## RECORDS FOR THIS TASK
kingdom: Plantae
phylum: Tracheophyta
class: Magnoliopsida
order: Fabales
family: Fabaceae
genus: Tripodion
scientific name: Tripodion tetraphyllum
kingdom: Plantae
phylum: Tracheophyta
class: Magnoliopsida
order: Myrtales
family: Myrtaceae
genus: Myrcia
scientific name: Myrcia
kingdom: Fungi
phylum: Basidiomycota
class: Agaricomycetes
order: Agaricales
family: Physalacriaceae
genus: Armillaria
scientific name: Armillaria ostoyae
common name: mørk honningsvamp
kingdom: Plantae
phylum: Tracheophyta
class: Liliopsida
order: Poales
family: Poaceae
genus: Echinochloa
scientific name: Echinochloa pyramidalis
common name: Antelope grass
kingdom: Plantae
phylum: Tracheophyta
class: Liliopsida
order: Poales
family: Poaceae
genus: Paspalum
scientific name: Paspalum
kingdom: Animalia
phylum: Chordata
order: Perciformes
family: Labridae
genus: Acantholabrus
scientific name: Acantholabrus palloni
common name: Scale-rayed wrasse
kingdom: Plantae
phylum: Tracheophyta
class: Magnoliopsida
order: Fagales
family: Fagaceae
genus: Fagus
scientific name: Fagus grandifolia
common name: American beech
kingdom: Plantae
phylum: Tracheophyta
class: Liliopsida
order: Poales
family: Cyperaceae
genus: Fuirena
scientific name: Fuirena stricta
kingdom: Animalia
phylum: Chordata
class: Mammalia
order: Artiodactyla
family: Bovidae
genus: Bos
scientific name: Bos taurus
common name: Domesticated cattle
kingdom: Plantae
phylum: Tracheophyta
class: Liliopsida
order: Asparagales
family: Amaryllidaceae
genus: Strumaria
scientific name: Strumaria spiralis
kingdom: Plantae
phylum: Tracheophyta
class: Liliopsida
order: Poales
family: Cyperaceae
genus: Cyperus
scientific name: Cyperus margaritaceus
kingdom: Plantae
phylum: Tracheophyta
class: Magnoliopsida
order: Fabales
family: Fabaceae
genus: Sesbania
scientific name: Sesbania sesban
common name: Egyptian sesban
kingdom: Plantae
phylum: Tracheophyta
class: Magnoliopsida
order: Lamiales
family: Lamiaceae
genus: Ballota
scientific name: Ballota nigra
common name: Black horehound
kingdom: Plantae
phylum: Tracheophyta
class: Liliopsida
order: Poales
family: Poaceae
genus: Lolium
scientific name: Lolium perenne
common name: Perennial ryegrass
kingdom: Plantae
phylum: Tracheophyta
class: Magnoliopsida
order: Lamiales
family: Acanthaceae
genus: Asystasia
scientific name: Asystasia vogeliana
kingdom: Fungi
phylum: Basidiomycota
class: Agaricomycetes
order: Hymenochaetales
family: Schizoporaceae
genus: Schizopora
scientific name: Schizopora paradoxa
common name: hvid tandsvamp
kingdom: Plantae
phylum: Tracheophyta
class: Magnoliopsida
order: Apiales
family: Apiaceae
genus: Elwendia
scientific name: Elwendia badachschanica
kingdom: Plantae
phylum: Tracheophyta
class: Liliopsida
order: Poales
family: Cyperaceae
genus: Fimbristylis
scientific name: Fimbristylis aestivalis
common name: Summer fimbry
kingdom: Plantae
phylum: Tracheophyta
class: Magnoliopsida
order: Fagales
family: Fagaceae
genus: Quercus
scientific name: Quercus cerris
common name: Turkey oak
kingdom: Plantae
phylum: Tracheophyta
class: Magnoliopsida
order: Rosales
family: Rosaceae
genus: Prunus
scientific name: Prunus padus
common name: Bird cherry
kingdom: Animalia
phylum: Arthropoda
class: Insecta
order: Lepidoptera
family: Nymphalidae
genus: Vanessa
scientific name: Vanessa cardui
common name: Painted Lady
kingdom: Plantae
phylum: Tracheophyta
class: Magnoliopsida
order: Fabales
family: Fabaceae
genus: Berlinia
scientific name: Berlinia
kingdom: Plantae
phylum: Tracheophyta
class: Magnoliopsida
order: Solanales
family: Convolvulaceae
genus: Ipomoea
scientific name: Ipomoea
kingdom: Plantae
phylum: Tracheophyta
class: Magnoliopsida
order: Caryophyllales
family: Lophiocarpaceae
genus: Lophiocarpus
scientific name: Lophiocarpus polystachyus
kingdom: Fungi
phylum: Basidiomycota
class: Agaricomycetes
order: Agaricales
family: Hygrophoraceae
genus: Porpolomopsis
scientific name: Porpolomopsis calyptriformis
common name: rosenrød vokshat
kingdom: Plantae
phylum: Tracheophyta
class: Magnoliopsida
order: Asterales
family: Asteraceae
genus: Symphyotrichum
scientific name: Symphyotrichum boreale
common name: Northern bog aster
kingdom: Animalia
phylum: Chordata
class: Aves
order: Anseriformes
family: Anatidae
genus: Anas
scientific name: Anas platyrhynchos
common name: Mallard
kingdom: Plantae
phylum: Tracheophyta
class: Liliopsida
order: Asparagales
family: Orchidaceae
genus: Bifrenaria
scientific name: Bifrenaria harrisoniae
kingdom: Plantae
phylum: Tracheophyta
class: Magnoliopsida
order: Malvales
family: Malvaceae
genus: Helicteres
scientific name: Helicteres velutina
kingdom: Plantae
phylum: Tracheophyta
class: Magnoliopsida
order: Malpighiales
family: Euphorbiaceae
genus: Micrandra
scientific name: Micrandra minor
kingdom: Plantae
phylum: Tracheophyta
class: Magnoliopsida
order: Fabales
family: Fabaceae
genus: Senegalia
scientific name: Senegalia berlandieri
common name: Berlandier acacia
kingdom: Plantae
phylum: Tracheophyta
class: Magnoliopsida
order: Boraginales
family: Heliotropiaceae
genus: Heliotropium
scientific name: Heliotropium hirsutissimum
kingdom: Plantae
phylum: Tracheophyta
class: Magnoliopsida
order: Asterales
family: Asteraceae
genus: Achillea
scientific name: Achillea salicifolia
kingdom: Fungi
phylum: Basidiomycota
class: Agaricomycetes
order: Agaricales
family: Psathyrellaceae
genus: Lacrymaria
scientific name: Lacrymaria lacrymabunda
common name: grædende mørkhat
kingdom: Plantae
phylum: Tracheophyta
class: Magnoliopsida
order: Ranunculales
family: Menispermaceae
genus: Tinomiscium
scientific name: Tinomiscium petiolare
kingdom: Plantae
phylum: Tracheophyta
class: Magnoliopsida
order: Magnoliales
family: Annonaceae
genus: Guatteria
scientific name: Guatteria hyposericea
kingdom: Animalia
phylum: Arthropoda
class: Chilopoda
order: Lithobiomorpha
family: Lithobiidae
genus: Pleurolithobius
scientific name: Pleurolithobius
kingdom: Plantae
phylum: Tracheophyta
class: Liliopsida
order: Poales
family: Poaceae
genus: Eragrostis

## TASK PROMPT
Can you print the lines above exactly, from the first one through the line holding "family: Physalacriaceae", with both ends included?

## RESPONSE TO THIS TASK
kingdom: Plantae
phylum: Tracheophyta
class: Magnoliopsida
order: Fabales
family: Fabaceae
genus: Tripodion
scientific name: Tripodion tetraphyllum
kingdom: Plantae
phylum: Tracheophyta
class: Magnoliopsida
order: Myrtales
family: Myrtaceae
genus: Myrcia
scientific name: Myrcia
kingdom: Fungi
phylum: Basidiomycota
class: Agaricomycetes
order: Agaricales
family: Physalacriaceae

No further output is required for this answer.